本文で、両親と会えない理由として挙げられている「不足」をすべて書き出してください。

▶ **本文**:
★ ★ ★

子供が保育園や幼稚園でどんな風に時間を過ごしているのかを知るために、RFIDを子供や保育園の設備、おもちゃなどに付けることでセンシングし、距離をトラッキングすることで子供の行動ログを集めます。最終的に子供の行動ログを取得・分析し、パーソナライズされた情報を親/事業主に提供を目指します。そして集めた情報は子供の成長を確認するためや、どんな風に育てていくかを決めるため情報として活用できます。
縁「一生家族と寄り添える世界を作りたい。」
個々の家族に合わせ、最適な2世帯の家族イベントを作成するサービスを提供します。ある調査によると、現代では30歳以上の日本人の約75%の人が「自分の両親と十分な時間を一緒に過ごせてない」と感じているそうです。私たちが両親と会えない理由は大きく分類して3つの理由があります。それはそれぞれ「距離・きっかけ・時間」の不足です。これを解決するため、私たちは家族のためのサービスを提供します。
このサービスでは、両家の個人情報を入力することで、両家にあったイベントを作成します。イベントには料理の趣向や距離なども反映した上で、誕生日会やアウトドアなどの種類を選択することも可能です。また、イベントで撮影した写真をこのサービスにアップロードすると、それを製本したアルバムを後日するといったプランも提供することができます。私たちは家族を結ぶことで、人々が距離感を感じない世界を目指します。
caraBand(キャラバン)「いつでもどこでも仲間とバンド演奏ができるサービス」
私たちが解決したい課題は音楽を楽しんでいる人たちが抱えている「音楽に触れる時間の不足・スケジュールの問題」や「バンドメンバー・仲間探しの問題」です。

★ ★ ★

▶ **元のデータ**:

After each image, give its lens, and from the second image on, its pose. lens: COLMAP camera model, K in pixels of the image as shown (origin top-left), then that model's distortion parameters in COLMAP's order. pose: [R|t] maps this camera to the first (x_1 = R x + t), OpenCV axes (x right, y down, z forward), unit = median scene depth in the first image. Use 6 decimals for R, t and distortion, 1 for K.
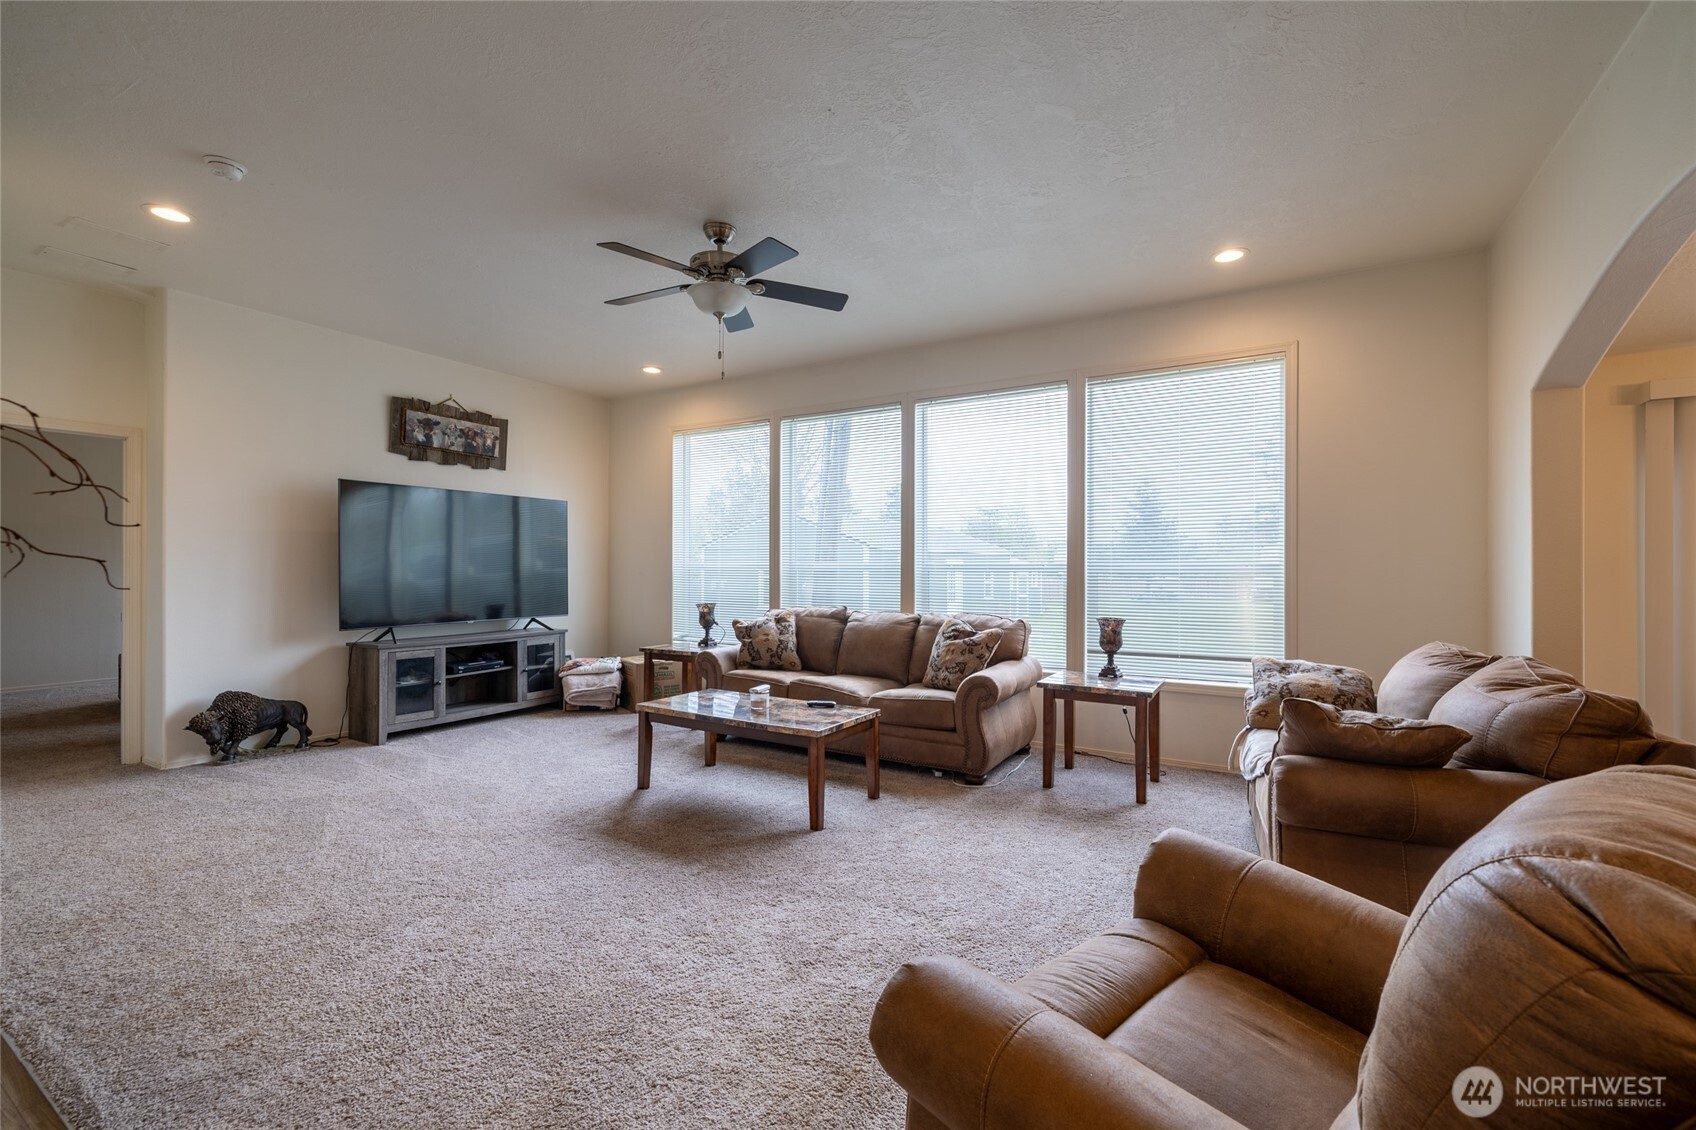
lens RADIAL K [[715.5, 0, 846.0], [0, 715.5, 562.3], [0, 0, 1]] dist [0.002837, 0.000474]
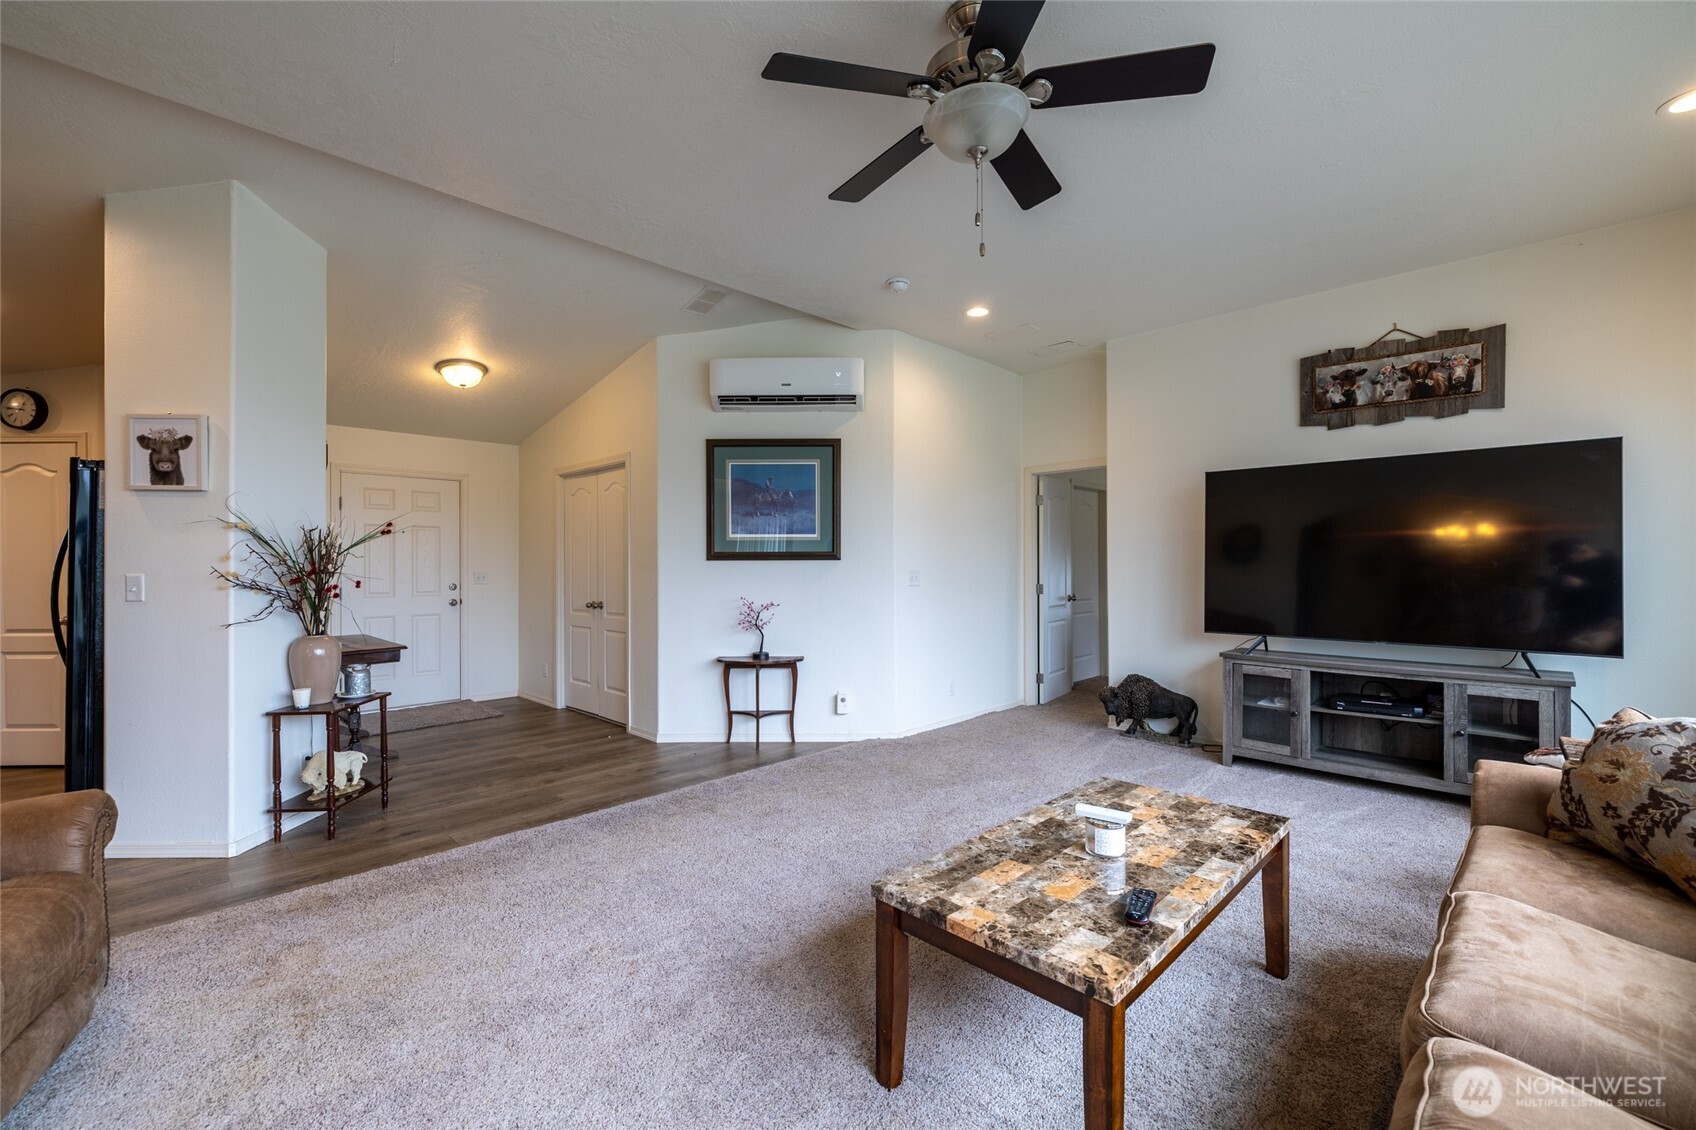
lens RADIAL K [[715.5, 0, 858.8], [0, 715.5, 564.5], [0, 0, 1]] dist [0.002837, 0.000474]
pose [[-0.232501, 0.000021, -0.972596, 0.291791], [0.008343, 0.999963, -0.001973, 0.003656], [0.972560, -0.008573, -0.232492, 0.697722]]
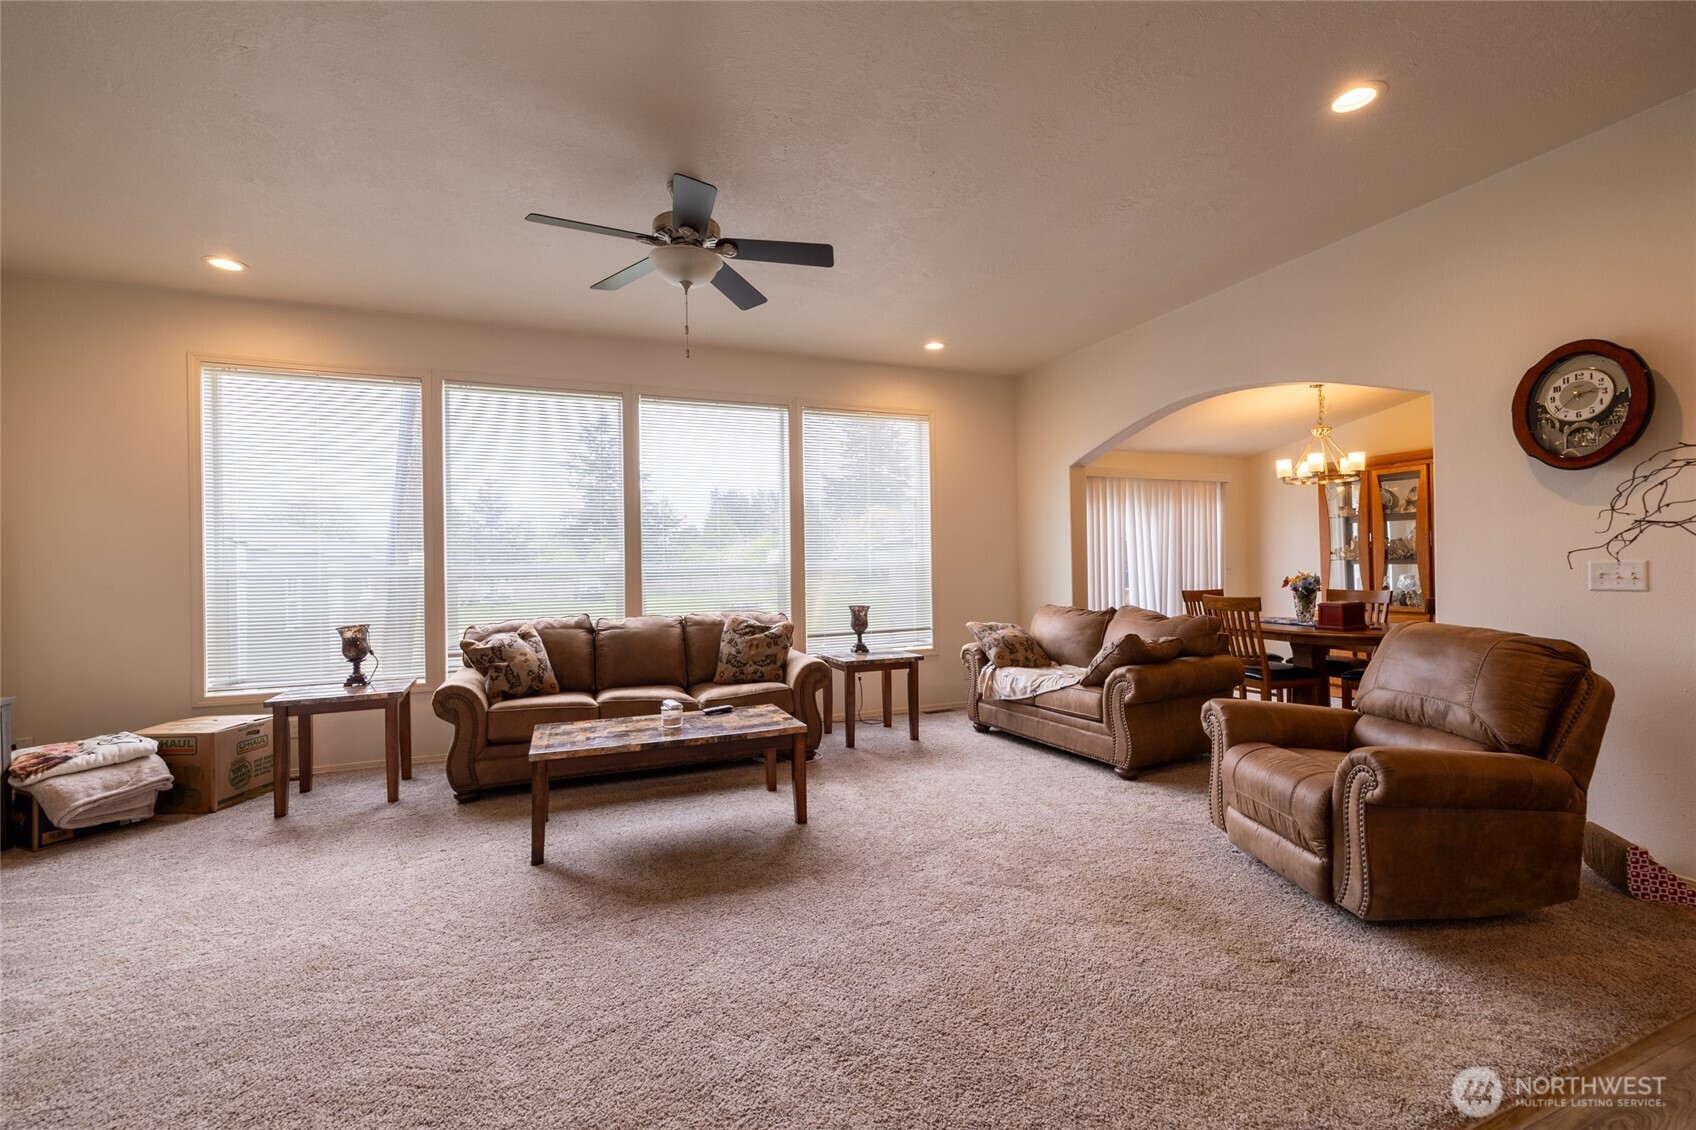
lens RADIAL K [[715.5, 0, 847.8], [0, 715.5, 566.6], [0, 0, 1]] dist [0.002837, 0.000474]
pose [[0.594103, -0.014053, 0.804266, -0.524643], [0.011294, 0.999895, 0.009129, -0.001863], [-0.804310, 0.003660, 0.594199, 0.212843]]
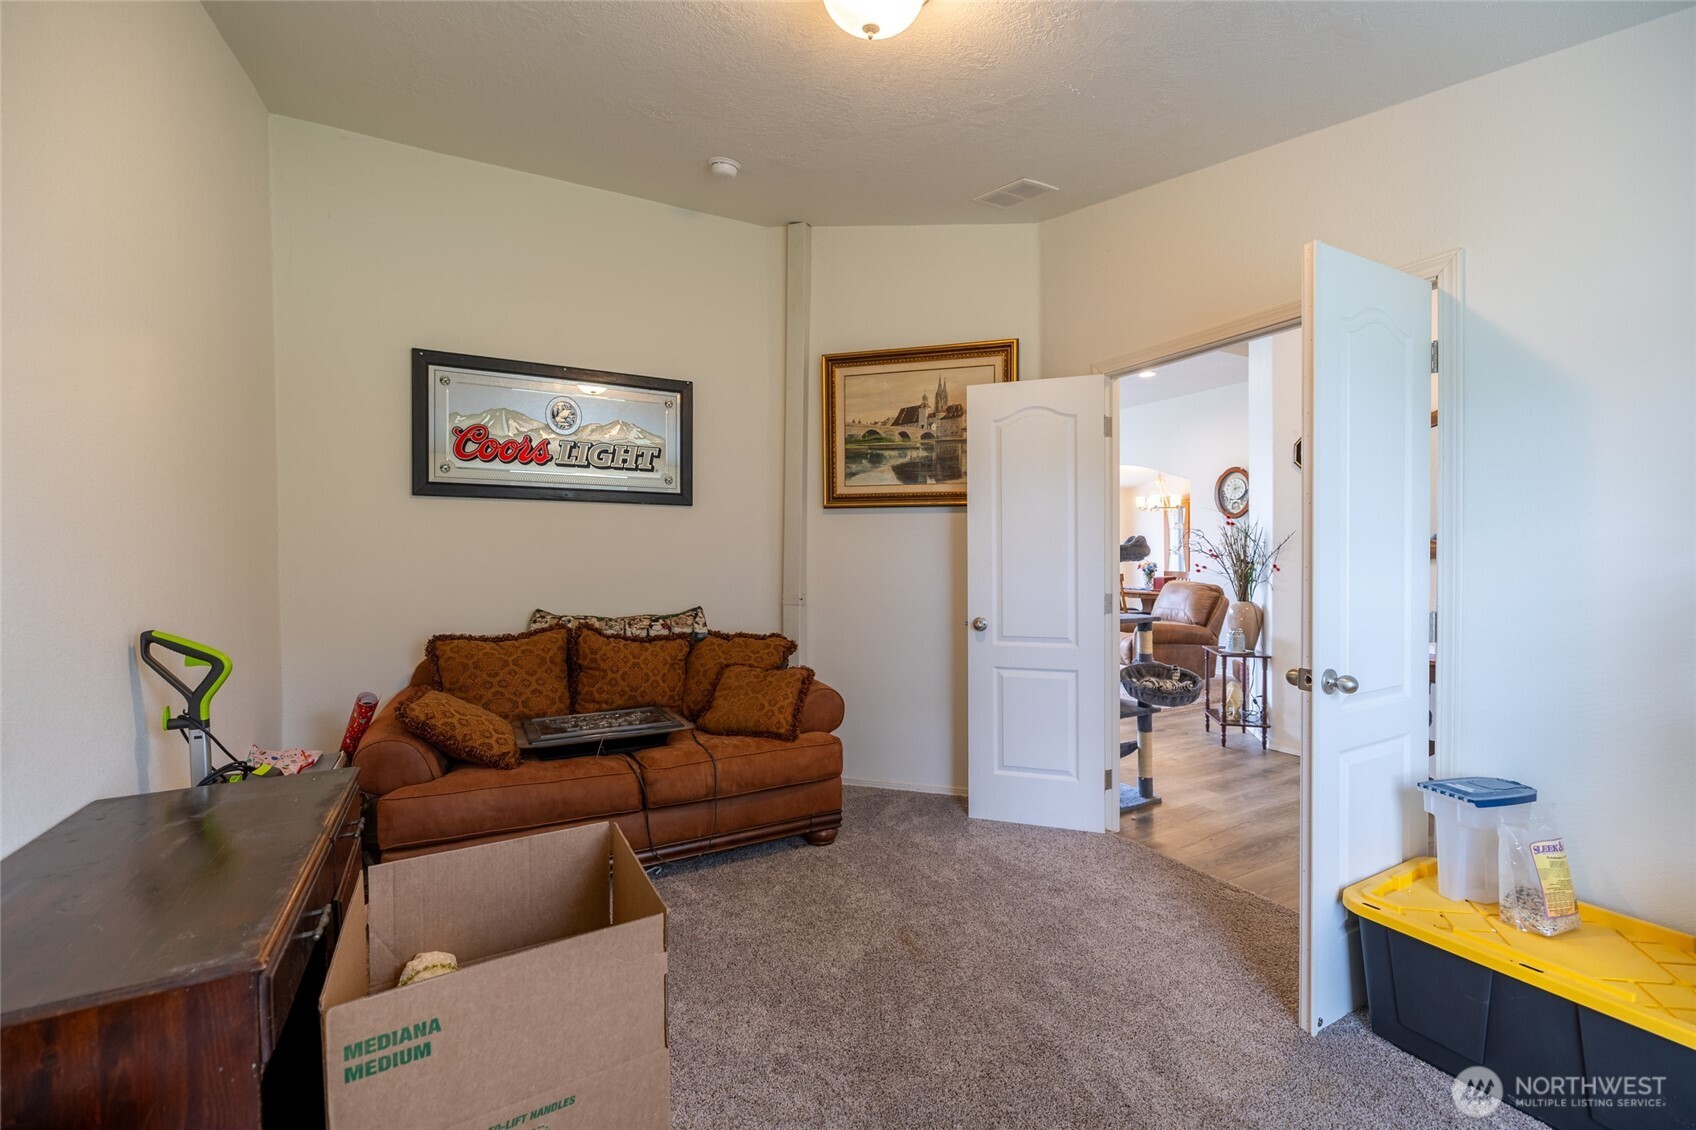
lens RADIAL K [[715.5, 0, 845.5], [0, 715.5, 561.7], [0, 0, 1]] dist [0.002837, 0.000474]
pose [[0.506612, -0.013795, 0.862064, -0.602068], [0.000133, 0.999873, 0.015922, -0.002201], [-0.862174, -0.007952, 0.506549, 0.195137]]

★ ★ ★

▶ **あなたの答え**: 距離、きっかけ、時間